Tengo problemas con la autoridad. Siempre los tuve.
En la primaria la maestra de Matemáticas, Margarita S, estaba explicando no sé qué cosa mientras yo le hacía un chiste de banco a banco a Nicolás Bologna.
—¿Le podés contar a toda la clase el chiste?– interrumpió Margarita.
—No, porque el chiste es para él y no para usted.
Obvio, a Dirección.
Ahora, habiendo dado el contexto, van a poder entender un poco mejor por qué llegamos a pelearnos con Hebe.
En el año 98 estábamos en quinto año y veníamos de una actividad furiosa en el CESup (Centro de Estudiantes del Superior de Comercio). Pibes y pibas que nos habíamos hecho amigos en las marchas contra la ley de educación superior, armando las jornadas deportivas, las revistas del centro, jugando a las cartas en la oficina que teníamos ahí arriba, en el cuartito que estaba al lado del laboratorio.
Éramos un montón.
Seba y yo éramos, lo que hoy se podría denominar, los más troskos. Pero nosotros nos veíamos como los más idealistas. Las cosas se tenían que hacer bien o, y esto parece una obviedad, estaban mal hechas. Nos pasábamos horas sentados en la esquina de Gambetta y Génova, tomando una coca, discutiendo sobre cómo sería la revolución, lo mal que estaba todo y cuán acabado estaba el capitalismo.
Así que imagínense lo que nos molestó el recital de las Madres del 98.
Para los que no saben o no lo reecuerdan, el 24 de marzo de 1998 las Madres de Plaza de Mayo organizaron un mega recital en la cancha de Rosario Central con bandas como Los Fabulosos Cadillacs, Todos tus muertos, Molotov, Coki and the killer Burritos, Sudaca, La Renga y un montón más de bandas que eran parte de mi vida. En particular yo andaba loco con un disco: “¿Dónde jugarán las niñas?”, de Molotov. Así que cuando lean el final de esta historia quiero que se focalicen en lo que sacrifiqué en pos de mis ideales.

CONSIGNA A: Según el relato sobre el recital de las Madres del 98, ¿en qué lugar se hizo ese recital?
CONSIGNA B: Continúa el relato sobre el recital de las Madres del 98 a partir de su última oración.

DATOS APORTADOS:
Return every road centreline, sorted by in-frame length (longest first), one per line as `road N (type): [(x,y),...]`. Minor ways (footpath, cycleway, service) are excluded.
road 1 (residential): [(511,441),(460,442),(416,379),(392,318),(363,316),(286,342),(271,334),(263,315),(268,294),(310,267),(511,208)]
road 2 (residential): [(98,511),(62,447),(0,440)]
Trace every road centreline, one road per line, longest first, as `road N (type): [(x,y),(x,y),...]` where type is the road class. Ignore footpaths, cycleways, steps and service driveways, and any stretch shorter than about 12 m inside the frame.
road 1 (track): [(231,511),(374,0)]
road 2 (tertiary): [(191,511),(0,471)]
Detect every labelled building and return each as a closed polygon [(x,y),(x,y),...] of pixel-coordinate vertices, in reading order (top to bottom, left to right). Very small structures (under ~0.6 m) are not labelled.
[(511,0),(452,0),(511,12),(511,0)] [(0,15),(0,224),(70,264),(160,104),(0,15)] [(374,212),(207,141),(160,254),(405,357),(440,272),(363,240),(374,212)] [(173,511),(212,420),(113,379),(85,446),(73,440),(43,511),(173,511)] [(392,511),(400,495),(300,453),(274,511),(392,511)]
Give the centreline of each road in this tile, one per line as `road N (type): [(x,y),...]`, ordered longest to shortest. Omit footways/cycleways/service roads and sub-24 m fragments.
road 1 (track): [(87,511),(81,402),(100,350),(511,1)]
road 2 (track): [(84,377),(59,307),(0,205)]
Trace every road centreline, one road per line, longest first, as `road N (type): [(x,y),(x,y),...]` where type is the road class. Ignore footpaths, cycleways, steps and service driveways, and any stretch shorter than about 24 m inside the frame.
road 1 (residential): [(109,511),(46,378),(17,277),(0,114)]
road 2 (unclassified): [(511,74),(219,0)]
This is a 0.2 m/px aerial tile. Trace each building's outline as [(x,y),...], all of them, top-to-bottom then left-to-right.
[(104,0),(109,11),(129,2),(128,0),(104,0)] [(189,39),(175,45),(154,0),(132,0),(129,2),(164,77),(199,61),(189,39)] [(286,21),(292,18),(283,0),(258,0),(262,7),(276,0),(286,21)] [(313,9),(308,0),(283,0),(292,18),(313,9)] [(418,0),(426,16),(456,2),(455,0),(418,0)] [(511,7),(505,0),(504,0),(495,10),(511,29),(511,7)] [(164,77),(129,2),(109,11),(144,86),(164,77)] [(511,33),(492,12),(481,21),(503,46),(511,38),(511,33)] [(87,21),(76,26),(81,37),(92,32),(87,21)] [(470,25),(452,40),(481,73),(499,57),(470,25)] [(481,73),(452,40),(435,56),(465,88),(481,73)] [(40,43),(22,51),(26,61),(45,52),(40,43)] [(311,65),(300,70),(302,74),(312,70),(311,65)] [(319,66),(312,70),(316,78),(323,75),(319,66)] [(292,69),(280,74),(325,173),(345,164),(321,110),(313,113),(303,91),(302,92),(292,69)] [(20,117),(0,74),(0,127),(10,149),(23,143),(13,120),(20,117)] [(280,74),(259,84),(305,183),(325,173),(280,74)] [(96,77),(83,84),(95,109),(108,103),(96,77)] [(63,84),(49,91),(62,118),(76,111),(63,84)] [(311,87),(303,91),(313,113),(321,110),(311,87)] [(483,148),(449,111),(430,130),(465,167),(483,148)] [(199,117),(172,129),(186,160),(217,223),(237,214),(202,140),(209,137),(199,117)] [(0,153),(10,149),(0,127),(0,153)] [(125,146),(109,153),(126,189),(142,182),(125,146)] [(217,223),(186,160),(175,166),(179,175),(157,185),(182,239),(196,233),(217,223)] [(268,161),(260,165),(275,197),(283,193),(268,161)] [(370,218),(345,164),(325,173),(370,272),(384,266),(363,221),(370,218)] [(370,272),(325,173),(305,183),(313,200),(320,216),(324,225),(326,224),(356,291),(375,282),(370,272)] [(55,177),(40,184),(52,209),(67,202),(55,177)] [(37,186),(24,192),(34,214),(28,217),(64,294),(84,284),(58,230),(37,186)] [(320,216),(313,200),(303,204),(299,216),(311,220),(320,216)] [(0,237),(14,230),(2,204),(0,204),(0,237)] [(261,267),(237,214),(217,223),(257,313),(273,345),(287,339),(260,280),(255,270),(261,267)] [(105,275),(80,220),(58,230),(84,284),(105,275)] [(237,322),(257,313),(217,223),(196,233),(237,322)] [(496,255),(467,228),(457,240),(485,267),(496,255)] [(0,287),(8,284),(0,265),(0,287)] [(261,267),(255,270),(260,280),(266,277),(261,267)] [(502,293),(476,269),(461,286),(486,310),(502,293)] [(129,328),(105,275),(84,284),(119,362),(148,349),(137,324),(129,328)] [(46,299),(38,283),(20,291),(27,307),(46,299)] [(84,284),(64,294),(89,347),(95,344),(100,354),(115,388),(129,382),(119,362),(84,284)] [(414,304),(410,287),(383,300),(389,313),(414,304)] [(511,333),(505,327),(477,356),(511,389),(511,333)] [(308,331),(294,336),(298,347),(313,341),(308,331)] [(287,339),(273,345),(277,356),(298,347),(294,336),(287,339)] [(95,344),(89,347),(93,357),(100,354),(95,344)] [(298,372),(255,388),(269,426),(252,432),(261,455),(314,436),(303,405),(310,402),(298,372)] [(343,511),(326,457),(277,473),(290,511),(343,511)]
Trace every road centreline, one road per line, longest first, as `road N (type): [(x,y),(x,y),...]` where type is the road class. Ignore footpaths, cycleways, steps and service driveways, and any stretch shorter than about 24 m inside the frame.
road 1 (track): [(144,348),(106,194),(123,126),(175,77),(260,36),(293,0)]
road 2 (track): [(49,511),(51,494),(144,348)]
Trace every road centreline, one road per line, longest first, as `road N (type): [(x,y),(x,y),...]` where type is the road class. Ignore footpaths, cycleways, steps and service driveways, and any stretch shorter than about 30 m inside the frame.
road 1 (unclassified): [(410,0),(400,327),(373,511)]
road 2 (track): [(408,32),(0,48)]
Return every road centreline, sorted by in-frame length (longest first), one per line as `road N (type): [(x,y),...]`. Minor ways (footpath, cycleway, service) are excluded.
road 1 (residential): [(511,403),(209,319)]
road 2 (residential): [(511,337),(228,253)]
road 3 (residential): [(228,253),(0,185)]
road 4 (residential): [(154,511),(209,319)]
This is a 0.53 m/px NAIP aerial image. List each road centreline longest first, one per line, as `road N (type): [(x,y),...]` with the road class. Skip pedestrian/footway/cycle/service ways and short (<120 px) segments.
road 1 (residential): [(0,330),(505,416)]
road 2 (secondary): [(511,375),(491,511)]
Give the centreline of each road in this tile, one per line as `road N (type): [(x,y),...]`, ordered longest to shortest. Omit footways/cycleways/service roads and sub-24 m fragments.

RESULTADO A: En la cancha de Rosario Central.

RESULTADO B:
A Seba y a mí no nos parecía bien que las Madres bajaran todo su aparato ese día en Rosario; pensábamos que eso mismo se podía hacer otro día, que por más que los 25 pesos que salía la entrada no se condijeran con lo el costo real de un festival como ese, cobrar una entrada en esa fecha era una forma de venderla.
Una especie de “esta fecha es mía y hago lo que quiero”.
Peor nos pareció todo esto cuando nos enteramos que la tradicional marcha del 24 de marzo se había mudado al 23 porque no había forma de competir con semejante evento.
Competir, en ese contexto, era una palabra horrible.
Llega el día, mejor dicho la noche, en que muchos de los que formábamos parte del CESup nos vamos a reunir con Hebe, Shocklender y otra señora que desconozco su nombre para formar parte del evento, para charlar sobre el mismo. Estábamos Ulises, Julieta, Paula, Seba, el Vili, Julia, Lisandro y otros que no me acuerdo (sepan disculpar). Ellos estaban ansiosos por conocer a Hebe; Seba y yo por plantear esto que tanto nos molestaba.
Llegan, se sientan, comienza la charla.
No recuerdo quién dijo si teníamos alguna pregunta y menos recuerdo si fue Seba o fui yo el que dijo:
—A nosotros no nos parece pertinente que vengan con este evento, este día y, encima, cobren entrada.
En narrativa, este momento, se llama punto de no retorno.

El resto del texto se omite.